BR Trans
Um vergonhoso pódio
Por Vitor Velloso
Durante o Festival do Rio 2021
“BR Trans”, o novo documentário de Raphael Alvarez e Tatiana Issa procura discutir a realidade das pessoas transexuais no Brasil, o país que mais marginaliza e assassina no mundo. O filme procura estruturar a discussão com duas frentes distintas: registros e depoimentos de seus personagens, além de uma peça teatral protagonizada por Silvero Pereira. Assim, os diretores utilizam das diversas narrativas contadas pelo ator em sua apresentação, para conseguir unir um maior número de histórias e mostrar que apesar de diferentes localidades, oportunidades e idades, as violentas semelhanças são inúmeras.
O longa trabalha com seu poder de síntese nos registros, conseguindo evitar se prender aos materiais de arquivo e sequências expositivas. Contudo, provoca constantemente o espectador com breves imagens que atravessam a montagem, com cortes rápidos e secos que expõem pessoas trans assassinadas. Essas sequências não vulgarizam o trabalho de compreensão da real situação, pelo contrário, cumprem o importante papel de materializar o que os dados impessoalizam. É comum que filmes utilizem a violência gráfica com intuito de choque gratuito no público, mas “BR Trans” está consciente dos efeitos e gera o desconforto por reconhecer que as histórias não contadas tiveram o mesmo fim. A brutalidade da realidade é exposta pelas sobreviventes que não hesitam em denunciar as violências que sofreram, continuam sofrendo e presenciaram. Não por acaso, Silvero estampa o nome de diversas trans em seu corpo durante sua performance, para identificar as vítimas de uma sociedade que mantém o terrível pódio há anos.
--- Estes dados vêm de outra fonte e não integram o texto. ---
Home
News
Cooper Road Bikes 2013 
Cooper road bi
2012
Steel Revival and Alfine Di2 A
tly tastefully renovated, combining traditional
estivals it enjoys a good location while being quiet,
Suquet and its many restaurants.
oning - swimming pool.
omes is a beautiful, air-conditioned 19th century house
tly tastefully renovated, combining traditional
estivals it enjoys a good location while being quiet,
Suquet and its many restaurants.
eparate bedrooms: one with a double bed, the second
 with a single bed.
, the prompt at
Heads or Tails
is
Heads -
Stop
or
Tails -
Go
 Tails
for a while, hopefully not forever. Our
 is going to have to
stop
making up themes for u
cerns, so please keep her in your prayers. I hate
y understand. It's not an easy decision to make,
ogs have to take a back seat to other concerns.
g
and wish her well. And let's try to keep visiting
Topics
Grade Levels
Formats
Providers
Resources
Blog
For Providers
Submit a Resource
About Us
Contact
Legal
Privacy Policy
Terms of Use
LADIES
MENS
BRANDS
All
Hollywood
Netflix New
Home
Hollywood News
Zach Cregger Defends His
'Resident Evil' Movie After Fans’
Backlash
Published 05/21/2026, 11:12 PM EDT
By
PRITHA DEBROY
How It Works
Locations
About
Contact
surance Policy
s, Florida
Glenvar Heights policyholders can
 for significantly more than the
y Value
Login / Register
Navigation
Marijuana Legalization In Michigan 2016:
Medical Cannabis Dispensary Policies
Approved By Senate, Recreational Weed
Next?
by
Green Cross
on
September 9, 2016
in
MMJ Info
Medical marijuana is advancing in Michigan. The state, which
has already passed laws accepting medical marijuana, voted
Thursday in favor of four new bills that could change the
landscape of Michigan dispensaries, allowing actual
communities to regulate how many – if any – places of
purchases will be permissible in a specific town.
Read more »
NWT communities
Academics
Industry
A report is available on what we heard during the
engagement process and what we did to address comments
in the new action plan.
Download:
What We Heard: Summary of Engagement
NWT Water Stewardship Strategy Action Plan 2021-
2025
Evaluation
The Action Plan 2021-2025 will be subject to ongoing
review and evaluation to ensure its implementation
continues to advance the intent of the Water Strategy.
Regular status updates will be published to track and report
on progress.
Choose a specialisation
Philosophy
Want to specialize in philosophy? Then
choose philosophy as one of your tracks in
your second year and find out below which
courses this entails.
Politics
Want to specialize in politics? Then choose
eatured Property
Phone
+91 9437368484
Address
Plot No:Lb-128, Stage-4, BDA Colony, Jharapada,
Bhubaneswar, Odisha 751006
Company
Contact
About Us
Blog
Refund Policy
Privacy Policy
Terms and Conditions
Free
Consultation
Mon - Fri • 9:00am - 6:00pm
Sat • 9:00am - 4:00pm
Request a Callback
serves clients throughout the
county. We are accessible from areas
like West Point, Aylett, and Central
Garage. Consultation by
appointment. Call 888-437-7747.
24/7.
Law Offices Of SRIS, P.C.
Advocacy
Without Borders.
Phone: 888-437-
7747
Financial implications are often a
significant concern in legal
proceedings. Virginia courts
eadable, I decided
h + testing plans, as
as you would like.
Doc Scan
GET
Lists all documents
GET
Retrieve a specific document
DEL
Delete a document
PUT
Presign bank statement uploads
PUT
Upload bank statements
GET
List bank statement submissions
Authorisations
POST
O trabalho da montagem é organizar as falas para dar sentido ao todo, ou seja, fazer com que a discussão não seja apenas a explicitação dessa violência mas a exaltação dessas vidas e propor a reflexão de uma resolução. Nesse caminho, Rodrigo Brazao e Raphael Alvarez desenvolvem uma perspectiva capaz de ligar cada uma das personagens sem que esses recortes sejam arbitrários. Por essa razão, não existe uma conformidade inerte no filme, que se contenta com divulgar dados, relacionar as histórias por meio das agressões e tratar a morte como um fim comum. A fim de romper com o fatalismo, “BR Trans” possui três momentos distintos que intercalam os registros: a denúncia, a raiva e a sobrevivência. Ou seja, parte de etapas não demarcadas de uma obra predisposta a fugir do lugar comum. Desta forma, quando a performance cruza as pessoas reais, não há sobreposição que interfira diretamente no andamento do documentário. Isso faz com que o enquadramento direto da peça de Silvero adicione à discussão, sem grande perda de ritmo. Porém, a articulação dessa linguagem nem sempre funciona bem, já que a dinâmica da encenação é de grave contraste quando o registro real vem à tona. Tal relação é feita apenas na oralidade, o que reforça a necessidade dessa montagem ater-se ao rigor de suas narrativas.
Onde a realidade e a ficção passam a dialogar de maneira direta, o sentimento de proximidade com as personagens ganha relevância na experiência, fortalecendo o afeto e a compaixão pelas vidas perdidas e as que lutam por respeito. Portanto, o próprio título surge como uma provocação de atravessamento, localizando o Brasil como esse espaço de violência, onde o tempo demonstra sua chaga na pele e memória de cada uma das pessoas que surgem no longa.
É interessante notar que o trabalho conjunto de Raphael Alvarez e Tatiana Issa possui camadas que vão além das cabeças falantes e material de arquivo para costurar suas intenções cinematográficas. De “Dzi Croquettes” (2009) para o atual “BR Trans”, as temáticas podem se relacionar, mas suas formas se distanciam e constatam uma maturidade para trabalhar no gênero do documentário que não se prende na exposição ou mantém padrões. Uma dupla que cumpre lacunas importantes e pensa os formatos de maneira individual.